You certainly remarked that you need to loop to wait the response. That's exactly why we need the EventLoop::idle function: if you wait asynchronously for an idle promise in a loop, you won't block other EventLoop's tasks.

💡 Do you know that you can cast a curl resource to an int value?

Step 8: Asynchronous crawler

Let's see if our actually asynchronous event loop is really better! Normally, you won't have to modify your program so much. Don't try to improve performances with the built-in Php web server, it can run only one request at a time, so asynchronous requests won't help.

💡 Since your program perform a huge number of request, your computer will certainly complains, and generate a lot of errors… Don't worry, just handle them and… retry! 😅

Part C

Congratulations, we did it! But what other about existing frameworks?

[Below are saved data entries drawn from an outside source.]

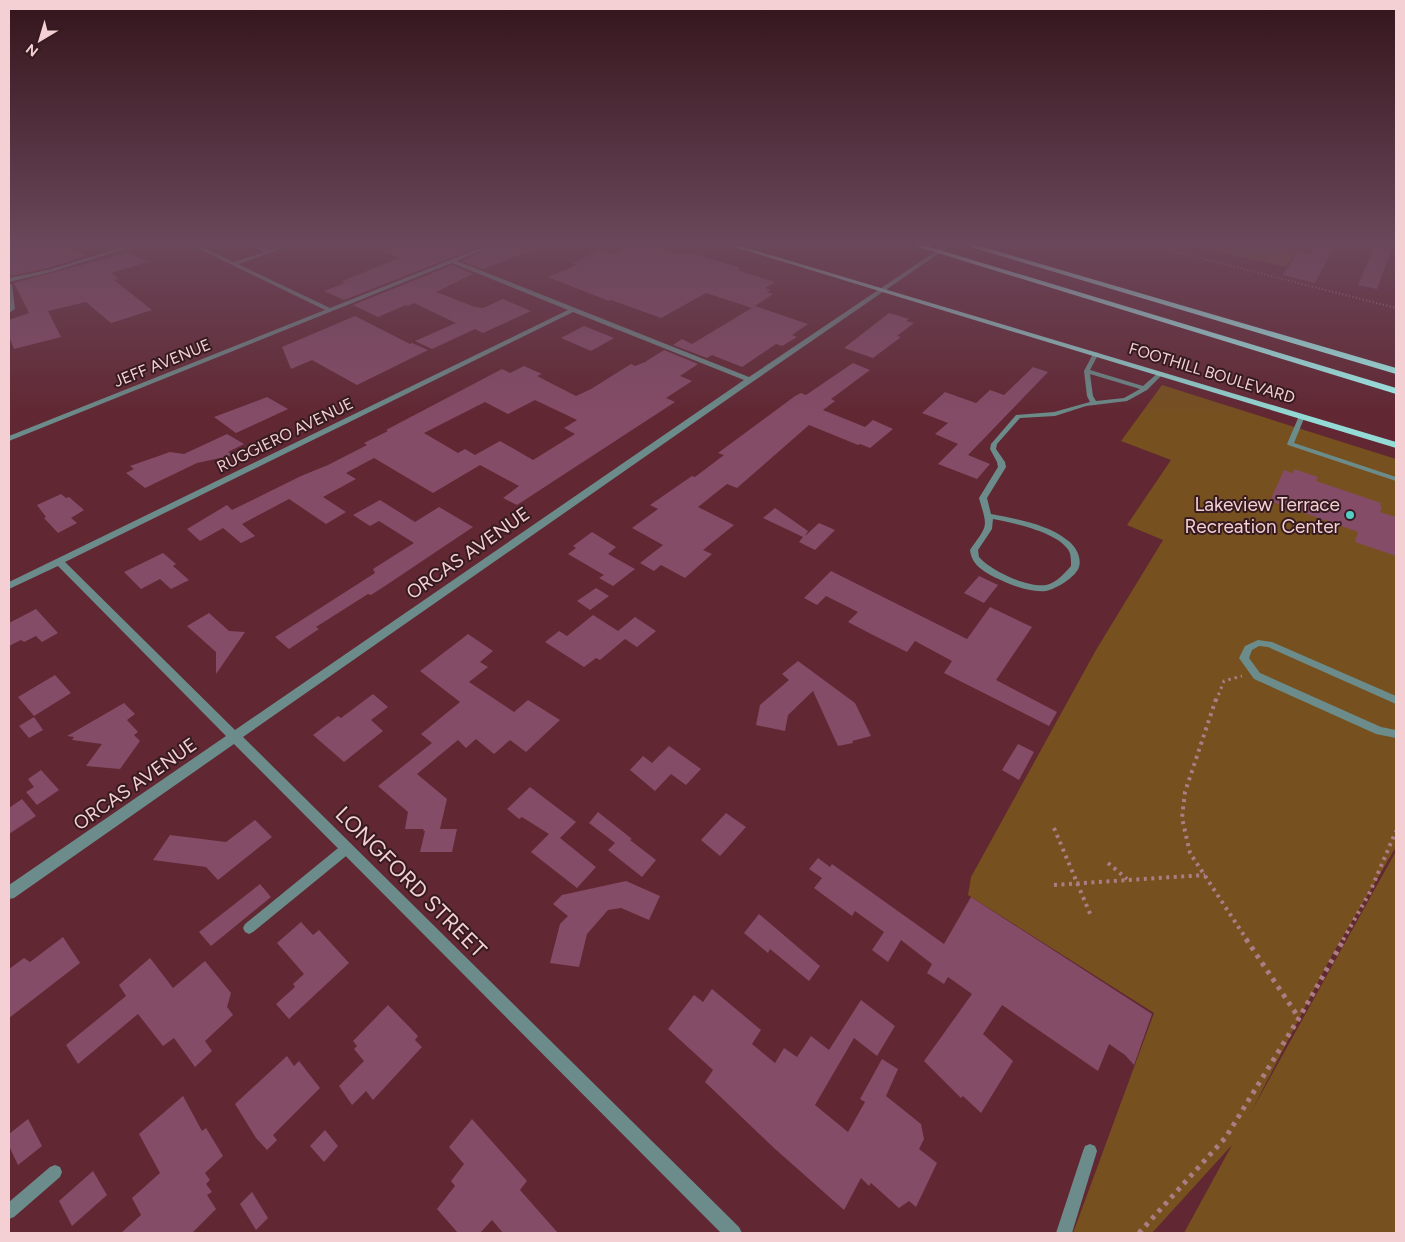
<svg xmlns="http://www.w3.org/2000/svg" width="1405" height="1242" font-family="Figtree,sans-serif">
<rect width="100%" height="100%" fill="#612732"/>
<!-- green -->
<g fill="#76501e">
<polygon points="1189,245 1302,245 1297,253 1269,247 1294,254 1286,267"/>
<polygon points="1162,385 1396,459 1396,847 1332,955 1251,1112 1396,851 1396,1233 1184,1233 1232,1145 1152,1233 1073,1233 1154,1013 968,895 971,877 1096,650 1163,540 1127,525 1171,460 1121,441"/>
</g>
<!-- building -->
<g fill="#854c67" fill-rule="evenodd">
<polygon points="9,245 72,248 87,256 48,268 11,276 9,271"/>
<polygon points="369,245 484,245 344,300 324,291 345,283 342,281 400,258"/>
<polygon points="496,245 544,245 483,269 462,261"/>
<polygon points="632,245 649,245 676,254 690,252 740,268 737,270 775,282 765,288 771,290 767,292 773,294 752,308 706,293 661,318 611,300 609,301 548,277 577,265 572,263 600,250 613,254"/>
<polygon points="1316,245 1335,245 1315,283 1283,275 1298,251 1311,254"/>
<polygon points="1375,245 1392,248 1377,289 1358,285"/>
<polygon points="129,252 147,262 111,273 119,279 114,280 152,310 111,323 86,302 48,311 61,337 14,349 9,336 9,320 29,313 14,283"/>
<polygon points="452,265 473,274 436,292 475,307 483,308 503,299 531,311 483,333 475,329 432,349 415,341 456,323 414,303 408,306 406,305 378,317 353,305"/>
<polygon points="755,306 808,324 792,335 797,337 782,346 776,344 742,367 712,355 707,358 673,345 682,339 692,344"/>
<polygon points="889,313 909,319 906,321 914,323 897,336 901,337 873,358 844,348"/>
<polygon points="355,316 410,344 412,343 428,350 357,385 312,360 291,369 282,347"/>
<polygon points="584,326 614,338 591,351 561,338"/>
<path d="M 664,350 L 698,364 L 680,376 L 692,381 L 666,398 L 675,402 L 517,505 L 503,498 L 519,486 L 480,465 L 433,493 L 374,458 L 346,473 L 356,479 L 323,497 L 346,512 L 326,524 L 289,499 L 242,524 L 255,536 L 241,543 L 223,528 L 200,541 L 187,529 L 227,505 L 232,510 L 301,476 L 328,465 L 367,445 L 364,443 L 388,431 L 386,430 L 502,369 L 510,373 L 524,366 L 542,374 L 537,376 L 576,396 L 591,389 L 631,364 L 635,366 L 645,362 ZM 535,400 L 577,420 L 564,428 L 575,434 L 533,460 L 500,441 L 475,455 L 465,449 L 458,453 L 424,433 L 485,402 L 508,414 Z"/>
<polygon points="853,363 870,370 831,399 835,401 823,410 865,427 873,420 893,429 870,448 860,444 858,445 809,425 737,488 727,484 698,507 734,525 703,550 712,554 685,578 661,565 654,571 640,563 663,545 632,528 658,509 650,505 692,476 695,477 724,455 718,453 795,396 801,393 806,395"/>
<polygon points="1033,367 1048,372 968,455 990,464 977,479 938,464 958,444 935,434 948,423 922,413 945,392 976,403 990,390 1004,395"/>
<polygon points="267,397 288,409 236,433 214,417"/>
<polygon points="227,434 244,444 228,452 234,455 197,463 145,488 126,473 134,469 130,466 170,452 184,454"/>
<polygon points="1294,469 1318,477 1316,481 1319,482 1381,503 1380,505 1382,506 1380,512 1396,517 1396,556 1355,542 1358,532 1270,501 1284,470 1293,473"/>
<polygon points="61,494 66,498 69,497 84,510 71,518 77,523 58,533 44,518 46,517 37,505"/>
<polygon points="380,500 415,522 439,507 473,527 385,586 371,595 368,594 316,627 319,629 289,649 275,637 375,573 373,569 414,543 379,521 370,526 353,515"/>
<polygon points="775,508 808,531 805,536 819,523 835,530 815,550 799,542 803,537 763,518"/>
<polygon points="592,532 616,547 608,554 635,569 613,586 599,578 604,575 568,554 576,548 573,546"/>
<polygon points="163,553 176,564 173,566 189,580 171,589 160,579 141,589 124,572"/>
<polygon points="831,571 967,639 990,607 1032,627 996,680 1057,712 1049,726 944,673 952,661 915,641 907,652 871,634 848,622 858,612 826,596 817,605 804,598"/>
<polygon points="979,576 998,585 984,603 964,593"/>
<polygon points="596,588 609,596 590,610 577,601"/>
<polygon points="36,609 58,633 42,642 36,636 24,642 21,640 9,646 9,623"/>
<polygon points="209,613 229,631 245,632 216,674 216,652 187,626"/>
<polygon points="593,615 618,631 635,617 656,631 637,647 625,639 600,660 596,658 584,667 545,642 559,631 567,636"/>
<polygon points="468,634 493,651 480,662 488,667 469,682 514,712 528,700 560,720 526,752 510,740 494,754 476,739 466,748 458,740 417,774 447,799 440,829 457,829 452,852 420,852 425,831 423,831 424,829 405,829 408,812 378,786 432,743 421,734 460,702 420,671"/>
<polygon points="798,661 855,703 871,736 852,741 853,743 838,746 813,691 788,715 785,731 756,725 760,705 789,680 782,674"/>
<polygon points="55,675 71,693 34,716 18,697"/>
<polygon points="373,694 388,707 371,720 383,731 344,762 313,735 338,716 341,718"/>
<polygon points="124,703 135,714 127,720 138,732 134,735 140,741 120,769 86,766 102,744 72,740 74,737 67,736"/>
<polygon points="34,717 43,730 29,738 19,726"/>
<polygon points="1018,744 1034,752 1019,780 1002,770"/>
<polygon points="669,746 701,769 686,785 671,774 655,791 630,770 643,756 652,763"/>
<polygon points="41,770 59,790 37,805 26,792 34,787 28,779"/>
<polygon points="530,787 576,822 560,838 596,867 577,888 531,852 549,834 522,817 519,819 507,809"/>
<polygon points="22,799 36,816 9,834 9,808"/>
<polygon points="598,812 632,839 630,840 656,860 642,877 608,850 615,843 589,823"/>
<polygon points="726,813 746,827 720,856 701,840"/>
<polygon points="255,820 272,837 218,880 206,867 153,860 170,835 226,842"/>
<polygon points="818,858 830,867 832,864 944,944 971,897 1152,1014 1134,1065 1125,1055 1109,1044 1098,1071 1002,1005 983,1034 1013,1061 981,1113 963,1096 961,1098 924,1061 972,994 948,977 944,984 927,973 932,964 901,940 888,962 872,950 884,932 855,911 852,916 814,888 822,878 809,869"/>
<polygon points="626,881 660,896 649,920 621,908 608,910 587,934 579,967 550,963 560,924 568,916 553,904 562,895"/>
<polygon points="260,884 271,897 211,946 199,932"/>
<polygon points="759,914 820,966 809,981 770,949 768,953 744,933"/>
<polygon points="301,922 313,935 319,930 349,963 289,1019 276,1004 295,987 293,984 304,974 277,943"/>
<polygon points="63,937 80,963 9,1018 9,969 24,958 30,962"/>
<polygon points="150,958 173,988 205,961 231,993 227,1007 233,1015 205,1041 212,1051 195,1067 174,1038 163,1046 138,1014 78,1064 66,1045 126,996 119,985"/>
<polygon points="712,989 761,1030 752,1044 775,1063 784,1048 797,1057 811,1036 829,1050 861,1000 895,1026 877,1056 854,1038 815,1105 848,1132 865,1102 860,1099 882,1059 898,1069 886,1096 921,1124 924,1139 919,1149 937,1163 916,1207 909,1201 899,1208 871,1183 869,1186 861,1178 844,1210 774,1148 705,1082 713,1070 668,1029 694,995 703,1002"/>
<polygon points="388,1005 418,1036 415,1040 422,1047 373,1100 366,1091 352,1105 339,1086 364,1061 354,1049 357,1046 353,1041"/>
<polygon points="287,1056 294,1066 299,1061 320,1088 273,1135 277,1140 267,1150 256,1138 235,1104"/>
<polygon points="183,1096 202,1131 206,1128 223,1156 205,1173 210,1180 206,1184 212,1192 207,1195 216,1209 192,1233 121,1233 141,1215 132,1198 160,1173 139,1134"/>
<polygon points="28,1119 42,1146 18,1165 9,1146 9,1134"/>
<polygon points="472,1119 527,1181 520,1190 558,1233 503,1233 492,1220 480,1233 458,1233 437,1209 455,1186 451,1181 464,1164 449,1147"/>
<polygon points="325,1130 338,1146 324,1162 310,1146"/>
<polygon points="93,1171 107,1195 72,1226 59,1201"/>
<polygon points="252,1192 268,1218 256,1230 240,1204"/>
</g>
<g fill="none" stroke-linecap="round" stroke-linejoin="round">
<!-- path-far3 -->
<polyline stroke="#ac7d84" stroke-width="2" stroke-dasharray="1 2.5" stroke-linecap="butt" points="1149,245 1396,308"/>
<!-- path-far2 -->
<polyline stroke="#ac7d84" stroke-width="3" stroke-dasharray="2.5 4" stroke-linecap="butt" points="1216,701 1224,681 1242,676"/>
<!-- path-far1 -->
<g stroke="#ac7d84" stroke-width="4" stroke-dasharray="3 4.5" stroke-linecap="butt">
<polyline points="1216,699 1185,792 1182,818 1190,853 1247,940"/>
<polyline points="1054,828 1091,916"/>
<polyline points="1108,863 1127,879"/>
<polyline points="1054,885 1205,875"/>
<polyline points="1343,940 1370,892 1396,831"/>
</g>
<!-- path -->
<g stroke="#ac7d84" stroke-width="5" stroke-dasharray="4 5.5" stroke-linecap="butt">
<polyline points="1246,939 1299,1018"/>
<polyline points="1139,1233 1226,1137 1299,1018 1344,939"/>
</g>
<!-- lane -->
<g fill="#6b8c8a" fill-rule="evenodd">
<polygon points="250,245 255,245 269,250 285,245 291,245 236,265 232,265 232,263 264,252"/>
<polygon points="1390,245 1396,245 1396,247 1390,246"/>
<polygon points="9,283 12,285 15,309 9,313"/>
<path d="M 1094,352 L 1099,353 L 1090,370 L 1143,386 L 1159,372 L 1164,373 L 1147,390 L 1127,401 L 1086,406 L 1055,416 L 1020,418 L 997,444 L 996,449 L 1005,462 L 1006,467 L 987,498 L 991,514 C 1016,519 1047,524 1067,540 C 1075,545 1082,557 1079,567 C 1076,577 1056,589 1046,591 C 1029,593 1009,584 994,577 C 982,570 972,565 970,550 C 988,524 988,529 979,498 L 998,467 L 997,462 L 990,449 L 991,444 L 1016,415 L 1054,412 L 1090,402 L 1087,396 L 1084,371 ZM 1090,374 L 1140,389 L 1124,398 L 1096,401 L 1093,396 ZM 993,519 C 1013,523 1058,532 1069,551 C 1071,555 1071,561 1071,566 C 1064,574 1056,583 1046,585 C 1028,588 991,571 979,557 L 978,550 L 992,529 Z"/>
<polygon points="1302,414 1305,416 1294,443 1396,477 1396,481 1288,445 1287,444 1299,416"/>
<polygon points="1258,640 1272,642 1396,696 1396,704 1268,647 1259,646 1252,650 1249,658 1260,673 1381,727 1396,730 1396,738 1376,734 1254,679 1239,658 1245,646"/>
<polygon points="347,843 351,844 353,848 351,852 253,932 249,934 245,932 243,928 245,924 343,844"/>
<polygon points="1090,1144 1095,1146 1097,1151 1072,1233 1056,1233 1083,1151 1085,1146"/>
<polygon points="55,1165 60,1167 62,1172 60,1177 14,1217 9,1219 9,1202 50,1167"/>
</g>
<!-- street -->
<g fill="#6b8c8a" fill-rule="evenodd">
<polygon points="130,245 138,245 51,272 9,282 9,278 48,270"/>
<path d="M 191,245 L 198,245 L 330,308 L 488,245 L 494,245 L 457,261 L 749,377 L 945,245 L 951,245 L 745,387 L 243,737 L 739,1227 L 742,1233 L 721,1233 L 234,744 L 14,898 L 9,899 L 9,885 L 226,736 L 58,566 L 9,589 L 9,582 L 568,310 L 452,263 L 9,441 L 9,436 L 325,310 ZM 573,312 L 744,380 L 235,730 L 65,562 Z"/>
</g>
<!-- primary -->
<polygon fill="#94dbd6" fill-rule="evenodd" points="728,245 737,245 1396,442 1396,448"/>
<!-- highway -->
<g fill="#a3faf4" fill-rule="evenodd">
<polygon points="912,245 923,245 1396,388 1396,394"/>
<polygon points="964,245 976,245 1396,368 1396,374"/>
</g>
</g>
<!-- sky -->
<linearGradient id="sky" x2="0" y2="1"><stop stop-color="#35151c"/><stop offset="0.58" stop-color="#6a475a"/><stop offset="1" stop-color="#6a475a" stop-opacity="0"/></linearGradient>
<rect width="1405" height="419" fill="url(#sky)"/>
<!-- markers -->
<circle fill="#54cdc7" stroke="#351b1f" stroke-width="2" cx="1350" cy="515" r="5"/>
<g text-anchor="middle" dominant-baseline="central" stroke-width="4" stroke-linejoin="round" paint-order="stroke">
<!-- far-street labels -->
<g font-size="16" fill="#f4cfd3" stroke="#351b1f">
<text transform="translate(162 363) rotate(-22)">JEFF AVENUE</text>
<text transform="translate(1212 373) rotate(17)">FOOTHILL BOULEVARD</text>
<text transform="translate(285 435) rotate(-26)">RUGGIERO AVENUE</text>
</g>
<!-- poi labels -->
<g font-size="19" fill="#f4cfd3" stroke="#351b1f" text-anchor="end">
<text x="1340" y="504">Lakeview Terrace<tspan x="1340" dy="22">Recreation Center</tspan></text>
</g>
<!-- street labels -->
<g font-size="19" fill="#f4cfd3" stroke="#351b1f">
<text transform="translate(468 553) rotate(-35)">ORCAS AVENUE</text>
<text transform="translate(135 784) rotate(-35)">ORCAS AVENUE</text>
</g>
<!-- near-street labels -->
<g font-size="22" fill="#f4cfd3" stroke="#351b1f">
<text transform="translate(411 882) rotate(45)">LONGFORD STREET</text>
</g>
</g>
<!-- border -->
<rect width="1405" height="1242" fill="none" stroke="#f4cfd3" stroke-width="20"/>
<!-- north arrow -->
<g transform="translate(40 40) rotate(218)" stroke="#351b1f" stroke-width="4" paint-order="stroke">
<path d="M0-4L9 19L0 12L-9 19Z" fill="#f4cfd3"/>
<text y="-8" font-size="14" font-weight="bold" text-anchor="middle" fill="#f4cfd3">N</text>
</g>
</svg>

Can we wrap them into our classes?

  • Amp is a framework using generators too, it's a good way to see how it deals with them.
  • ReactPhp use Promises/A implementations, you'll have to convert their promises with generators.

⚠️ You will have to build your own steps from here…

Part D

You have now a strong experience about asynchronous programming, and our micro-framework can be improved in many ways.

  • The PromiseInterface defines a lot of functions, but they are only used by our event loop. Why should we allow someone to check the state of a promise? It could be a very bad practice to let a developer looping over a promise state. "Make Interfaces Easy to Use Correctly and Hard to Use Incorrectly". Can our micro-framework provide an empty PromiseInterface?
  • If we want to provide some adapters with other frameworks, it will be easier to use the Factory pattern and our EventLoop seems to be the good place to create dedicated promises.
  • It's not very safe to launch too much requests at the same time. It could be interesting to limit concurrent requests, by acquiring a token to perform a request. Of course, token will be limited, and we will use promises to deliver them.
  • Our program requests the same urls a lot of time… what about an in-memory cache? Let's use Proxy pattern and promises to handle this case.
  • It can be a very bad idea to loop infinitely, without doing anything. Php will consume a lot of CPU for nothing, slowing down your machine for other tasks (network operations for example). We could improve our event loop to usleep a little between two ticks if there is nothing to do.

And then, feel free to suggest your own improvements 🙂.